Central banks should embrace artificial intelligence to sharpen their analytical tools in pursuit of financial and price stability, according to the Bank for International Settlements.
AI will have a transformative effect on the financial system, labour markets, productivity and economic growth, says the BIS in a new report which warns that widespread adoption could have repercussions for inflation dynamics.
"The rapid and widespread adoption of AI implies that there is an urgent need for central banks to raise their game," says the BIS. "Central banks need to upgrade their capabilities both as informed observers of the effects of technological advancements as well as users of the technology itself."
As a user of the technology, central banks can boost nowcasting by using real-time data to better predict inflation and other economic variables and to sift through data for financial system vulnerabilities, allowing authorities to better manage risks.
Hyun Song Shin, head of research and economic adviser at the BIS says: "Vast amounts of data could provide us with faster and richer information to detect patterns and latent risks in the economy and financial system.

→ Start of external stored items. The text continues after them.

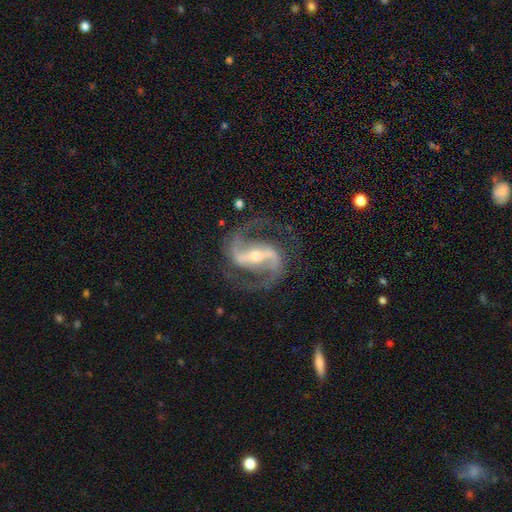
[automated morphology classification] A featured or disk galaxy (93%) with a strong bar (67%), 2 (94%) medium (65%) spiral arms (98%) and a small central bulge (53%).

Vote fractions:
- Smooth or featured? featured or disk: 93% / star or artifact: 4% / smooth: 2%
- Edge-on disk? no: 97% / yes: 3%
- Bar? strong: 67% / weak: 24% / no: 9%
- Spiral arms? yes: 98% / no: 2%
- Spiral winding? medium: 65% / loose: 21% / tight: 15%
- Spiral arm count? 2: 94% / 3: 1% / can't tell: 1% / 1: 1% / 4: 1% / more than 4: 1%
- Bulge size? small: 53% / moderate: 42% / large: 2% / none: 1% / dominant: 1%
- Merging? none: 81% / minor disturbance: 11% / major disturbance: 6% / merger: 1%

All this could help central banks predict and steer the economy better."
In the financial sector, the report says that AI can improve efficiencies and lower costs for payments, lending, insurance and asset management. However, the technology also introduces risks, such as new types of cyber attacks, and may amplify existing ones, such as herding, runs and fire sales.
The report concludes that the scale of the impact that AI will have means that there is an urgent need for central banks to collaborate in fostering the development of a community of practice to share knowledge, data, best practices and tools about the issue.